• What is expected
Can you reproduce the forum thread about Levi's bow from "For the record" to "alex_ornelas (Jul 22, 2014)", swapping "asphalt" for "gravel"?
Text for analysis START
# Levi's New Tracking System



## Team Gomberg (Jul 22, 2014)

A pretty blue bow on a rubber band helps keep Levi in my sights while he grazes in the front yard!


----------



## Elohi (Jul 22, 2014)

Love it!


Elohi(Earth)


----------



## Team Gomberg (Jul 22, 2014)

I almost got him a hot pink bow....but for his sake, I went blue...lol


----------



## Elohi (Jul 22, 2014)

I wonder if a pink one would have caught his eye and had him walking in circles trying to get a nibble. Haha


Elohi(Earth)


----------



## kball (Jul 22, 2014)

That's the cutest thing I've ever saw


----------



## Team Gomberg (Jul 22, 2014)

Lol.. Or he'd have given me the stink eye for going all girlie!

For the record (to visitors reading along), I'd prefer he was in a fenced area. Unfortunately, our temporary place has a fenced in yard of asphalt and an open yard of grass and weeds. So, we do what we can...and it's just temporary


----------



## alex_ornelas (Jul 22, 2014)

Hes looking FABULOUS !


----------



## Team Gomberg (Jul 25, 2014)

Bright blue works for tortoises and kids!


----------



## Flipper (Jul 25, 2014)

Great idea


----------



## wellington (Jul 25, 2014)

Heather, Heather, Heather, that poor handsome boy has to wear a ribbon. I bet he is giving you the stink eye, just behind your back No, I'm kidding of course. I'm glad you didn't put pink on him though, I'd have to come there and save the poor thing, pink, ugh Glad you are able to get him out to graze. Sure wish I could get Tatum too. Such a picky guy. The rescue I have, Lillie, loves grazing and is walking and doing much better too.


----------



## Jtort (Jul 25, 2014)

lol my sister sent me this a while ago


----------



## AmRoKo (Jul 25, 2014)

Your tort has great fashion sense! He should have him some aviator shades to go with that snazzy bow!


----------



## T33's Torts (Jul 25, 2014)

Jtort said:


> lol my sister sent me this a while ago
> View attachment 88889


That's what @Cowboy_Ken does!


----------



## Cowboy_Ken (Jul 25, 2014)
Text for analysis END
Information provided START
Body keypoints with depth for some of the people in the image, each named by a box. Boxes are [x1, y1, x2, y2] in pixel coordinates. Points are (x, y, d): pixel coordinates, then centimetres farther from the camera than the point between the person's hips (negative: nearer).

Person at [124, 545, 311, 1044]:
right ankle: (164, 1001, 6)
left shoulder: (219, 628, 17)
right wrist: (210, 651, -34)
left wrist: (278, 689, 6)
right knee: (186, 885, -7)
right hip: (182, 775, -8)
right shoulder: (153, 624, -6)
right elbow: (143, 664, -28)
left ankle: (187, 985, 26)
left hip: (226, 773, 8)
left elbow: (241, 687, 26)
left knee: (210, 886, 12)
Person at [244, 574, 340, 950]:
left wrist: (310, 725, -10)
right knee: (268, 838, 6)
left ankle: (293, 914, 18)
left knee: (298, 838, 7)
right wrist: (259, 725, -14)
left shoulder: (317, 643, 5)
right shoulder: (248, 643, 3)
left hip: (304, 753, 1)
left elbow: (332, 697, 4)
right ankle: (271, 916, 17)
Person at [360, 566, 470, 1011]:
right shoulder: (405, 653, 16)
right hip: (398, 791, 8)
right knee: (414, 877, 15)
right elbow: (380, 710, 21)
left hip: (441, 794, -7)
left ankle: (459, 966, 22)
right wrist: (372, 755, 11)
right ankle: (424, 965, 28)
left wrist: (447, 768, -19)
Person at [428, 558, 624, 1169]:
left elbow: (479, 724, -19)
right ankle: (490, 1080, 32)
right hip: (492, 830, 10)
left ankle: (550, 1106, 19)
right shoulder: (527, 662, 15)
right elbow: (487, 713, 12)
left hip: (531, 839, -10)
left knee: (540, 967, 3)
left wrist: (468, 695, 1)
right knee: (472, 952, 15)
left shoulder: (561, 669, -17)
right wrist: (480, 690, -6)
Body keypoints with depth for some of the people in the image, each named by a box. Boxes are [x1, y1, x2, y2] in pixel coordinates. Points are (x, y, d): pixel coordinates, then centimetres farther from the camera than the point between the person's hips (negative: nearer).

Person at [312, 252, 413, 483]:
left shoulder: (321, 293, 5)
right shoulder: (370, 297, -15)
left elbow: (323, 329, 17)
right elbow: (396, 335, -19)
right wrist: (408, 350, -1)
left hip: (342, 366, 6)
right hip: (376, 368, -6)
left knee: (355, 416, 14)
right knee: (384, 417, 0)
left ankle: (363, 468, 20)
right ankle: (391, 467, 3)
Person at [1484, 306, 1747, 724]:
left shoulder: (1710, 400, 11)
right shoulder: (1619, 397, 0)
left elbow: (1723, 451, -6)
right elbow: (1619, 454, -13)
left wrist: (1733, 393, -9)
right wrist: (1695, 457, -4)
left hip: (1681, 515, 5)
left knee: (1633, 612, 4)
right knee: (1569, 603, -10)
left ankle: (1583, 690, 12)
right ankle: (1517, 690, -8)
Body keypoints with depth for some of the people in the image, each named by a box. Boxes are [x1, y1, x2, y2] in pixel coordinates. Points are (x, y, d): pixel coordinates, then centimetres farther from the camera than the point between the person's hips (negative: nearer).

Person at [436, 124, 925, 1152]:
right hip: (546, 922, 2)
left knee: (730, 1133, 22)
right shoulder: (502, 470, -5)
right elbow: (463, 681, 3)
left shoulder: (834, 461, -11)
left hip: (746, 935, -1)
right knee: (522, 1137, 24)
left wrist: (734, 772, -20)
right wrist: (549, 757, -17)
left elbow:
Information provided END
• Response to the task
For the record (to visitors reading along), I'd prefer he was in a fenced area. Unfortunately, our temporary place has a fenced in yard of gravel and an open yard of grass and weeds. So, we do what we can...and it's just temporary


----------



## alex_ornelas (Jul 22, 2014)